Gainsborough is famous for the elegance of his portraits and his pictures of women in particular have an extreme delicacy and refinement. As a colourist he has had few rivals among English painters. His best works have those delicate brush strokes which are found in Rubens and Renoir. They are painted in clear and transparent tone, in a colour scheme where blue and green predominate.

The particular discovery of Gainsborough was the creation of a form of art in which the sitters and the background merge into a single entity. The landscape is not kept in the background, but in most cases man and nature are fused in a single whole through the atmospheric harmony of mood; he emphasized that the natural background for his characters neither was, nor ought to be, the drawing-room or a reconstruction of historical events, but the changeable and harmOnious manifestations of nature, as revealed both in the fleeting moment and in the slowly evolving seasons. In the portrait of “Robert Andrews and Mary, His Wife”, for example, the beauty of the green English summer is communicated to the viewer through the sense of well-being and delight which the atmosphere visibly creates in the sitters. Gainsborough shows the pleasure of resting on a rustic bench in the cool shade of an oak tree, while all around the ripe harvest throbs in a hot atmosphere enveloped by a golden light.

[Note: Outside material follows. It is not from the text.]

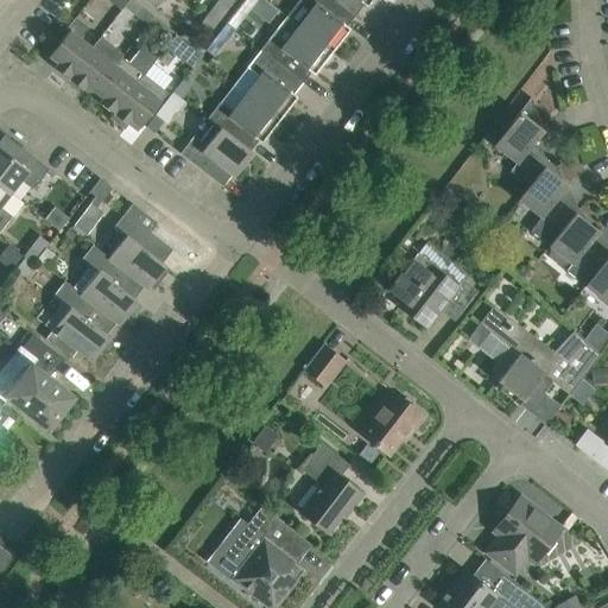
[(128,0),(107,0),(115,6),(121,11),(128,0)]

Emphasis is nearly always placed on the season in both the landscapes and the portraits, from the time of Gainsborough’s early works until the years of his late maturity: from the burning summer sun in Robert Andrews and Mary, His Wife’ to the early autumn scene in The Market Cart”, painted in 1786—1787, a work penetrated throughout by the richness and warmth of colour of the season, by its scents of drenched earth and marshy undergrowth.

It is because his art does not easily fall within a well-defined theoretical system that it became a forerunner of the romantic movement, with its feeling for nature and the uncertainty and anxiety experienced by sensitive men when confronted with nature: Mary, Countess Howe” (1765), The Blue Boy” (1770), Elizabeth and Mary Linley” (1772), Mrs. Hamilton Nisbet” (1785).

The marriage portrait The Morning Walk”, painted in 1785 represents the perfection of Gainsborough’s later style and goes beyond portraiture to an ideal conception of dignity and grace in the harmony of landscape and figures.
Gainsborough neither had not desired pupils, but his art — ideologically and technically entirely different from that of his rival Reynolds — had a considerable influence on the artists of the English school who followed him. The landscapes, especially those of his late manner, anticipate Constable, the marine paintings, Turner. His output, includes about eight hundred portraits and more than two hundred landscapes.

Exercise1. Answer the following questions:

1. How did Gainsborough start his career? 2. What is known about the Ipswich period of his life? 3. What kind of practice did Gainsborough acquire in Bath? 4. What is a self-taught artist? 5. What do you know about the Flemish tradition (school) of painting? 6. What contribution did Van Dyck make to the English school of painting? 7. What are Rubens and Renoir famous for? 8. Why did Gainsborough place the sitter in direct contact with the landscape? 9. How is his conception of the relationship between man and nature reflected in the portrait of Robert Andrews and Mary, His Wife”? 10. What distinguishes ‘The Market Cart”? 11. What do you know about the portrait of Jonathar Buttall (The Blue Boy”)? 12. Who was Sir Joshua Reynolds? What role did he play in the history of English art? 13. How did Constable and Turner distinguish themselves?